AIDS network for Middle East and North Africa set up
[NEW DELHI] A global network of researchers has been set up to study the growing HIV/AIDS epidemic in the Middle East and North Africa.
The Global Network of Researchers for HIV/AIDS in the Middle East and North Africa (GNR-MENA) was conceived at a meeting of academics at the University of Illinois-Chicago last year and formally launched at the 15th International AIDS Conference in Bangkok last month. It will encourage research initiatives, scientific exchanges and debate on HIV in this troubled region.
Sandy Sufian, founder of GNR-MENA and professor at the University of Illinois-Chicago, says one of the major goals of the network is to be "a scientific forum with no political or disciplinary boundaries". It will allow health experts from the region to draw up plans to tackle the HIV epidemic, prioritise research agendas, and collaborate on studies.
GNR-MENA will create a database of names and affiliations of interested researchers around the world, particularly in the Middle East, and will organise meetings for scholars from the MENA region to plan research on HIV/AIDS.
According to the Joint United Nations Programme on HIV/AIDS (UNAIDS), the total number of HIV infections in the Middle East and North Africa more than doubled from 210,000 in 1998 to 480,000 in 2003. Despite this, research on HIV and sexually transmitted infections in the region is scarce. Medline, the international index of medical research publications, lists only ten articles published in 2002-03, mostly relating to Israel and Turkey. During this period, fewer than 20 presentations on HIV in the region were given in international conferences.
The prevalence of HIV/AIDS in the adult population in the Middle East and North Africa is low compared to sub-Saharan Africa and Asia, at 0.2 per cent of the population. But Carol Jenkins of the World Bank warns that the quality of local HIV/AIDS surveillance is poor, and that what data exists is from one-off studies, mostly from captive populations, such as prisoners, who do not represent communities. Moreover, she says the studies often do not describe their sampling methods and are not peer-reviewed.
Jenkins says there have been few behavioural studies to help explain who is getting infected and why. Lacking this kind of data is "dangerous", she says, as it is easy to miss the epidemic in its early stages, especially in hidden populations in hard-to-reach groups.
The behavioural data that is available is from specific and limited groups.
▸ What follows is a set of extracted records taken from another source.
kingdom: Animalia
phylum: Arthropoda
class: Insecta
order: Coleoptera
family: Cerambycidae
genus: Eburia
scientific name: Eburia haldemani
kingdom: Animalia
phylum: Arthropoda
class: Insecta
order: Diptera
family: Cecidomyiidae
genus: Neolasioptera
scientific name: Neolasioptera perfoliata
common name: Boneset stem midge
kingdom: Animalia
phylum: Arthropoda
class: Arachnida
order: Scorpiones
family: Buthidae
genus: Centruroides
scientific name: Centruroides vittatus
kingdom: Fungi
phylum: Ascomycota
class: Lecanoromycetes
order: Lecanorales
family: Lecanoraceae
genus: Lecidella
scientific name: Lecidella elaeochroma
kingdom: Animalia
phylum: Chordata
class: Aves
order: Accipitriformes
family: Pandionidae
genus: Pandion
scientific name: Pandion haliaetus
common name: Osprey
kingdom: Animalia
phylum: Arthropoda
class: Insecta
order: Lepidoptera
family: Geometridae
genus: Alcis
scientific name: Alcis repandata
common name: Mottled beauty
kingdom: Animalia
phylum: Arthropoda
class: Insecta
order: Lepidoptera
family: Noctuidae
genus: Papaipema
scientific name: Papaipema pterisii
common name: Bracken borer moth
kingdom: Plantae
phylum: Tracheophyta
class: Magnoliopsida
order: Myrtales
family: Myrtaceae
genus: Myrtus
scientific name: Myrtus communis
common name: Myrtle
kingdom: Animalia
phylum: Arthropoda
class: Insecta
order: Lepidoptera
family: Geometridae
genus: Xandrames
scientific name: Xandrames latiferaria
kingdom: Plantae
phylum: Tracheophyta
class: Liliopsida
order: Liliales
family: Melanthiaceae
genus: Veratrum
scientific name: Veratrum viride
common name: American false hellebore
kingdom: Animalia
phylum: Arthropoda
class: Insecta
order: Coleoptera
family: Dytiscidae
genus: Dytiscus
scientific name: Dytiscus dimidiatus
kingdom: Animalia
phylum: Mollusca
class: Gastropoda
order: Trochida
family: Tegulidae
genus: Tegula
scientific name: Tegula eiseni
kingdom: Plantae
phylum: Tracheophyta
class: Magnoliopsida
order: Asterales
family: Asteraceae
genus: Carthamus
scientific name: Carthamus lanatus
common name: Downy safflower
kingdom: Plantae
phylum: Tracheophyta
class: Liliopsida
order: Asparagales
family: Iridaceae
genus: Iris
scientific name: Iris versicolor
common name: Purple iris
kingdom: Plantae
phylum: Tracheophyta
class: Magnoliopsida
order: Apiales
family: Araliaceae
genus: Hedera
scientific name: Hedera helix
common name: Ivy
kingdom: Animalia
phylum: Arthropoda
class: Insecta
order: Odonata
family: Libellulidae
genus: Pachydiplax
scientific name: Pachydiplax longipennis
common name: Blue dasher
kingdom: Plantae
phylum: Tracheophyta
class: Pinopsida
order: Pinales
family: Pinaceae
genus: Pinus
For example, prevalence rates were established among 291 injecting drug users in Bahrain in 2000 (0.3 per cent prevalence), bar girls in Djibouti in 1996-98 (2.8 per cent), and among 815 homosexual men in Egypt in 2001 (0.86 per cent).
The limited data does, however, indicate that socio-economic conditions and risk behaviours conducive to spreading the epidemic do exist. These include a large number of migrants, slow-growing economies in some countries, high youth unemployment, illicit drug trade and low educational levels.
Some countries have responded to the epidemic by setting up blood screening measures and making antiretroviral treatment available. But Oussama Tawil of UNAIDS says more needs to be done by offering "psycho-social support and voluntary counselling and testing centres".